Further research reveals that despite his work being categorised as speculative fiction, which can often be doom-laden, many of Phillip C Dark’s stories have happy endings. Why would this not be the case? Readers like a happy ending. Happy endings sell books. A majority of fiction in any genre has a happy ending. The author usually arranges the climax to make it look as if all hope is gone before coming up with an unexpected turn of events to save the day. This is known as the denouement. Climax and denouement are key elements of dramatic tension.

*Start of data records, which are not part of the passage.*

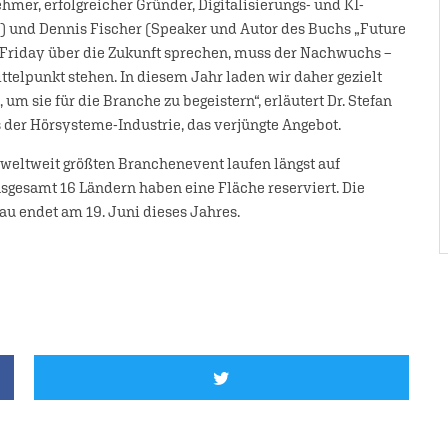
mer, erfolgreicher Gründer, Digitalisierungs- und KI-
) und Dennis Fischer (Speaker und Autor des Buchs „Future
 Friday über die Zukunft sprechen, muss der Nachwuchs –
telpunkt stehen. In diesem Jahr laden wir daher gezielt
um sie für die Branche zu begeistern“, erläutert Dr. Stefan
der Hörsysteme-Industrie, das verjüngte Angebot.
 weltweit größten Branchenevent laufen längst auf
gesamt 16 Ländern haben eine Fläche reserviert. Die
au endet am 19. Juni dieses Jahres.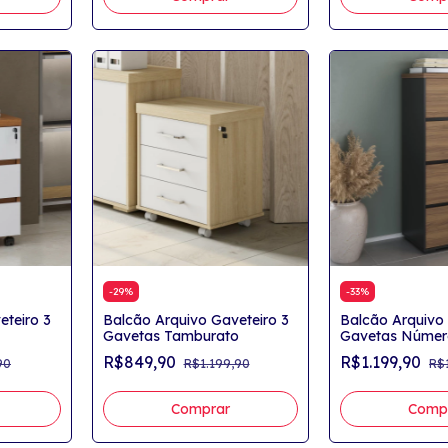
-
29
%
-
33
%
eteiro 3
Balcão Arquivo Gaveteiro 3
Balcão Arquivo 
Gavetas Tamburato
Gavetas Númer
R$849,90
R$1.199,90
90
R$1.199,90
R$
Comprar
Comp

In any case, although Max Acker is not a common name, this does not mean there is just the one Max Acker. It’s a big world out there. There are likely to be many Max Ackers. Most likely, Phillip C Dark just picked the name at random. As he watches the shoppers come and go, Harry wonders why he is even thinking this way. He pinches himself. Here he is in time and space, sitting in his car in the car park, to all intents and purposes a sentient being. He must send his paranoia packing. Having placed great importance on the black cat appearing on his doorstep, he feels the need to go home to reacquaint himself with reality. His reality. Work can wait.
As Harry parks outside his house, he spots Kate at the front door. She has Lucky in her arms and is stroking him.
‘I hope you don’t mind me calling around like this,’ she says. ‘But I heard that Max was out to get you. When you weren’t at work, I became worried something might have happened. I thought I’d better check you were all right. This is a lovely cat you’ve got, by the way. Lucky, isn’t it?’
Harry notices the front garden has dried up already. Perhaps there hadn’t been as much rain as he had imagined.